Maalesef Kuzey Kürdistan’da Kürdçe yok olma tehlikesi ile karşı karşıya. Sadece çocuklar değil, yetişkinler, meslek sahipleri de Kürdçe bilmiyor. Bazıları Kürdçe konuşmaya utanıyor. Bu ayıp olduğu kadar suçtur da. Bu, kendi elimizle dilimizi yok etmemiz anlamına geliyor. Kuzey Kürdistan’da Kürdçe yaşatılmaz ve geliştirilmezse, gelecek nesiller bizi asla affetmeyecek.

Google Haberlere Abone ol

Beşar Ezîz* - [email protected]

Kürd direniş, ayaklanma ve devrimlerinin temel amacı, dillerini, onur ve kültürlerini korumak olmuştur. Devrimler sona ermiş olsa veya olmasa da, dört parça Kürdistan’daki her bir Kürd bu amaçlara bağlı kalmalı.

Önceki dönemler, silahlı devrim süreçleri olsa da, şimdi dil devrimini, kültür ve onur devrimini gerçekleştirmek zorundayız. Asla Kürd dilinden vazgeçemeyiz. Hep birlikte dilimizi diğer dillerin seviyesine ulaştırabilir, bir dünya diline dönüştürebiliriz.

Her ne kadar bir standartlaşma olmasa da, Güney Kürdistan’da Sorani ve Kurmanci lehçeleri belli bir oranda korunmuş ve ilerleme sağlamıştır. Doğru, Güney’deki imkanlar dil konusunda diğer parçalardan daha fazla.
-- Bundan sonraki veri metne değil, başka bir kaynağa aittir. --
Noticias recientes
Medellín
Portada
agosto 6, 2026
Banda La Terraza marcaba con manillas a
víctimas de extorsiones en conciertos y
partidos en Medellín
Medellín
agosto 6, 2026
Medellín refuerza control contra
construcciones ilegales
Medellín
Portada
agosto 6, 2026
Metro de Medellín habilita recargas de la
Ancak Doğu Kürdistan’daki Kürdler her türlü baskı ve zora rağmen dillerini korumuş ve ilerletmişlerdir. Rojava Kürdistan’ında da durumu olumlu olarak değerlendirebiliriz. Oradaki halkımız da her türlü baskıya rağmen dillerinin Arapça karşısında yok olmasına izin vermediler. Benim eleştirim Kürdistan’ın büyük parçası olarak, Kuzey Kürdistan’a. Maalesef Kürdçe Kuzey’de büyük bir tehlike altında. Yeni nesil Kürdçe öğrenmeden büyüyor.
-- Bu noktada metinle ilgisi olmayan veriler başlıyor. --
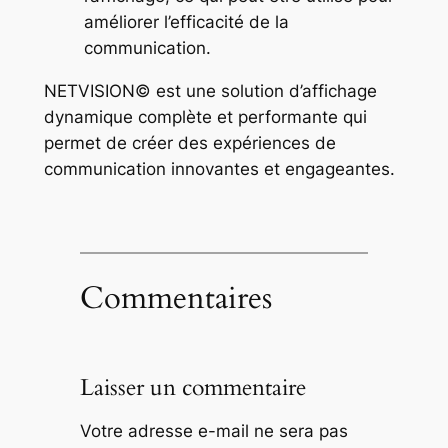
améliorer l’efficacité de la
communication.
NETVISION© est une solution d’affichage
dynamique complète et performante qui
permet de créer des expériences de
communication innovantes et engageantes.
Commentaires
Laisser un commentaire
Votre adresse e-mail ne sera pas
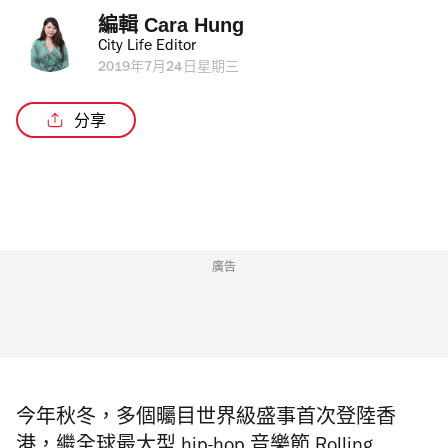
編輯 
Cara Hung
City Life Editor
2019年7月24日星期三
分享
廣告
今年秋冬，多個曯目世界級盛事首次登陸香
Kuzey Kürdistan’daki uygulamaları görmezden gelemeyiz ki on yıllarca Kürdçe yok edilmeye çalışıldı, yerine Türkçe konulmak istendi. Ancak burada zulmü kabul etmek değil direnmek, dik durmak önemlidir. Kuzey Kürdistan’a çok kere gittim, konuştum, sohbetler ettim. Üzülerek belirtmeliyim ki, Kürdçe aile içinde, toplum içinde çok az konuşuluyor. Çoğunluk Türkçe konuşuyor. Bu, siyasi partiler içinde de oluyor. Basın açıklamaları, medya dili, konuşmalar çoğunlukla Türkçe oluyor. Eğer açıklamalarda amaç hükümete mesaj vermekse o zaman Türkçe olabilir ama halka, özellikle de Kürd halkına yönelik mesajlarda yine Türkçeyi kullanmak, hele hele tek bir Türk televizyonunun, mikrofonunun olmadığı yerlerde, açıklamayı Türkçe yapmak bana hiç doğru gelmiyor. Bu açıklamalar Kürdçe olmalı, hem de düzgün bir Kürdçe ile.
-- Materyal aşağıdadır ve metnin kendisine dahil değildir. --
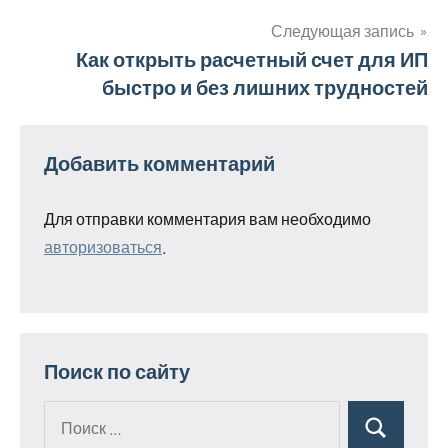
по
Следующая запись
Как открыть расчетный счет для ИП
записям
быстро и без лишних трудностей
Добавить комментарий
Для отправки комментария вам необходимо
авторизоваться
.
Поиск по сайту
Поиск
Поиск
для:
Kuzey Kürdistan’da bütün partilerin katılımı ile Kürd Dil Platformu’nun kurulmasını heyecanla karşıladım ve çok önemli bir adım olarak görüyorum. Bu platformun halkın duyarlılığının gelişmesinde etkili olacağını düşünüyorum. Kürdçeyi geliştirmek kadar bütün kesimlerin Kürdçe kullanmalarını teşvik etmeli. Özellikle çocuklarla Türkçe değil Kürdçe konuşmalarını sağlamalı. Bu aynı zamanda bütün dernek ve kurumların da önündeki görev olmalı ki topluma da bir yansıması olsun.

Maalesef, Kuzey Kürdistan’da Kürdçe yok olma tehlikesi ile karşı karşıya. Sadece çocuklar değil, yetişkinler, meslek sahipleri de Kürdçe bilmiyor. Bazıları Kürdçe konuşmaya utanıyor. Bu ayıp olduğu kadar suçtur da. Bu, kendi elimizle dilimizi yok etmemiz anlamına geliyor. Kuzey Kürdistan’da Kürdçe yaşatılmaz ve geliştirilmezse, gelecek nesiller bizi asla affetmeyecek.

Kuzey Kürdistan’ın bir Kürdçe dil devrimine ihtiyaç var. Bundan dolayı, hepimiz Kürdçe yaşamalı, Kürdçe konuşmalı û dilimizi yaşamın bütün alanlarına dahil etmeliyiz ki topluma da yayılabilsin. Bireylerle de ilişkiler geliştirilmeli, Kürdçe bilmeyen kendinden utanmalı ki en kısa zamanda giderebilsin. Biz bununla dilimizin, şeref, kültür ve ülkemizin koruyucuları olabiliriz.